Episodi visti: 12/12 --- Voto 3
“Junji Itō Maniac: Japanese Tales of the Macabre”: una spaventosa delusione.

Maniac è una raccolta antologica di racconti autoconclusivi provenienti dalla penna del celebre autore dell’orrido Junji Itō.
Se dovessi scegliere una parola per descrivere la serie nel suo complesso, direi “altalenante”. Durante la visione dell’opera, passiamo da storie che, tutto sommato, sono buone e hanno davvero il potere di mettere inquietudine nello spettatore, ad altre che sono una vera e propria perdita di tempo.
Giudico così aspramente alcuni episodi della serie poiché questi non sono stati in grado di lasciarmi alcuna emozione dopo averli conclusi. Il massimo che mi suscitavano era noia e tedio. Questi racconti hanno come unico pregio quello di far risaltare gli episodi meno mediocri rendendoli, almeno, accettabili.
Per carità, non voglio criticare così duramente tutte le puntate. Ci sono quei “pochi, ma buoni”, che vorrei salvare e giudicare positivamente. Il problema è che, appunto, sono pochi. Ad ora, dopo una settimana dalla conclusione della mia visione della serie, ricordo piacevolmente solo due o tre racconti su una ventina totale. La proporzione è gravemente insufficiente. Ovviamente, mi faccio scudo dietro la giustificazione che tutto questo è un mio parere personale, ma, anche vedendoli in modo oggettivo, presentano dei problemi non trascurabili.

Dopo aver criticato finora questa serie, vorrei spezzare una lancia a suo favore. Credo sia davvero difficile portare un adattamento di opere a tema horror. Ci sono pochi esempi, che io abbia visto, che siano riusciti a fare un lavoro ineccepibile. Detto questo, anche non essendo un fan del genere, il minimo che mi aspettavo da una serie tratta dagli scritti di Itō era qualcosa di spaventoso. Ma il massimo che mi ha fatto provare è stata una forte inquietudine, non per la storia in sé, quanto per le movenze e l’aspetto grottesco di modelli in computer grafica raccapriccianti. Mi hanno fatto gelare il sangue sì, ma perché fatti così male da fare il giro diventando spaventosi.

Proseguendo, parlando sempre del comparto tecnico: le animazioni e la grafica sono un pugno nell’occhio. I primi episodi faticavo proprio a guardarli. Ho già criticato i pessimi modelli in CGI, ma anche le animazioni in due dimensioni non sono salvabili, legnose e trite, minano il, già fragile, andamento dell’opera. Superato lo scoglio iniziale diciamo che è sopportabile, di sicuro non ho portato avanti la visione della serie per il comparto visivo, ma per la narrazione magnetica di alcune storie.

§ Azioni richieste
• A. Quale parola viene scelta nella recensione per descrivere la serie nel suo complesso?
• B. Ripeti parola per parola il passo della recensione da "Giudico così aspramente" a "rendendoli, almeno, accettabili.".
I dati che seguono non hanno alcun ruolo qui.

§ Elenco dati
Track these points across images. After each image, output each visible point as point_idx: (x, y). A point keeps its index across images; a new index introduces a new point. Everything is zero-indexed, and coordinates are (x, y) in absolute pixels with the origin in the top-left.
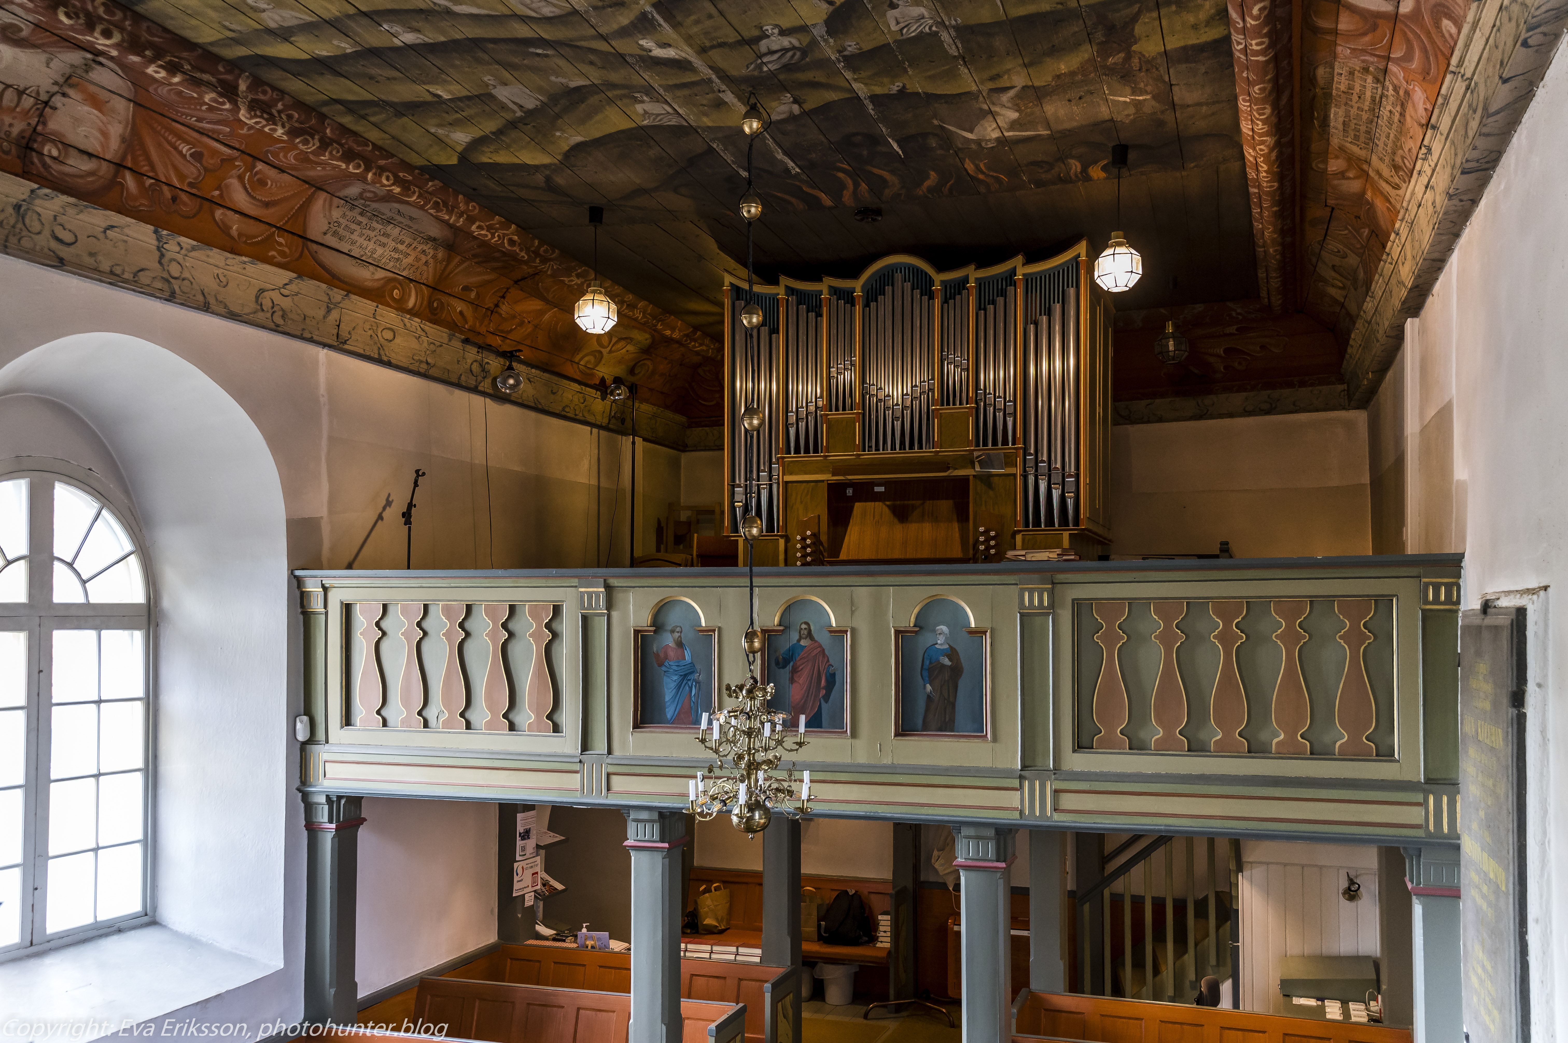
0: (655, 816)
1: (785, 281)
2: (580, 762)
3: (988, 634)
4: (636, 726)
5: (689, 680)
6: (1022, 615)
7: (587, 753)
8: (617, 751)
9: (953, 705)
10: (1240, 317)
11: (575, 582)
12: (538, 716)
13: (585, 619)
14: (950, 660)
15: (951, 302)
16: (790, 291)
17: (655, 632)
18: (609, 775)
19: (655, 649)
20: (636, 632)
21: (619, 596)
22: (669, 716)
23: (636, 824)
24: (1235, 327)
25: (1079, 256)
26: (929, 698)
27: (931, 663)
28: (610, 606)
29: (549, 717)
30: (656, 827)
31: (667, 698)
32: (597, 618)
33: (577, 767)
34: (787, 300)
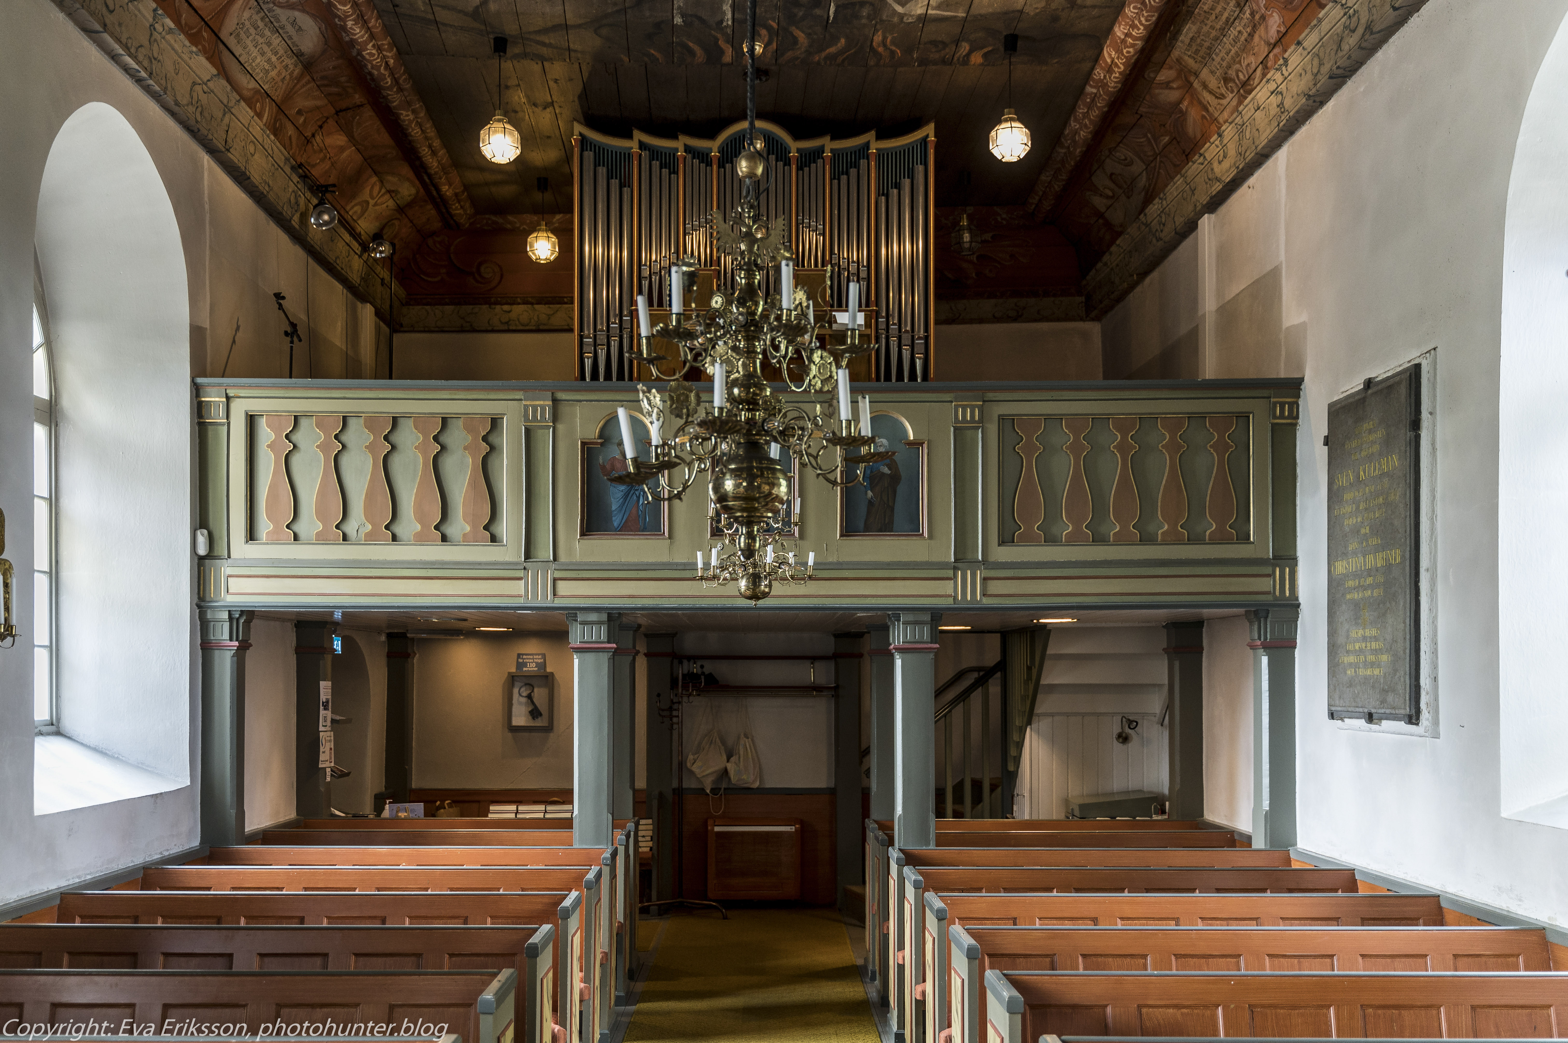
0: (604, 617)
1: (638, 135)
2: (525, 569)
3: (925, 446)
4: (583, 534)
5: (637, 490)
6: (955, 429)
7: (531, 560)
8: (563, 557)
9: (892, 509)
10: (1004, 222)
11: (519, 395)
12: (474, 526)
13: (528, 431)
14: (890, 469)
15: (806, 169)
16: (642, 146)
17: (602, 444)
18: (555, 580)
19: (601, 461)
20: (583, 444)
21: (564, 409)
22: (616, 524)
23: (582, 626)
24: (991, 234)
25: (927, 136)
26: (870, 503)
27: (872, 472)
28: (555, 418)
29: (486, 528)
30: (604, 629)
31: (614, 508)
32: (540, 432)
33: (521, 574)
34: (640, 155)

==

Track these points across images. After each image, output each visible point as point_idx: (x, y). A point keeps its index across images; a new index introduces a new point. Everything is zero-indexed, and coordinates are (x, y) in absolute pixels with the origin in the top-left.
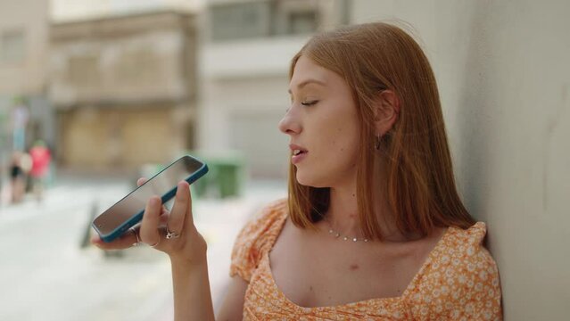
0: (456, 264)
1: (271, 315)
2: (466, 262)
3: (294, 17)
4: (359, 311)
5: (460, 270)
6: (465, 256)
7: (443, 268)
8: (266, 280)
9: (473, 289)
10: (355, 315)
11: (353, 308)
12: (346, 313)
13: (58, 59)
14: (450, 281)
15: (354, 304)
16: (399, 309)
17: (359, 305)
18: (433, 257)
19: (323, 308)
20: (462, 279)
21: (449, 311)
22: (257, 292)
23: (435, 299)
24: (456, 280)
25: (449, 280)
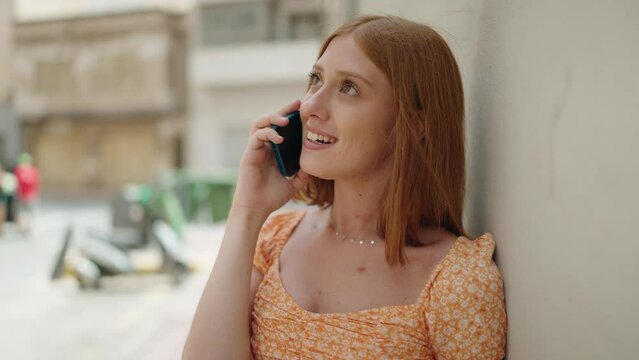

§ Soluzioni dei problemi
• A. Altalenante.

• B.
Giudico così aspramente alcuni episodi della serie poiché questi non sono stati in grado di lasciarmi alcuna emozione dopo averli conclusi. Il massimo che mi suscitavano era noia e tedio. Questi racconti hanno come unico pregio quello di far risaltare gli episodi meno mediocri rendendoli, almeno, accettabili.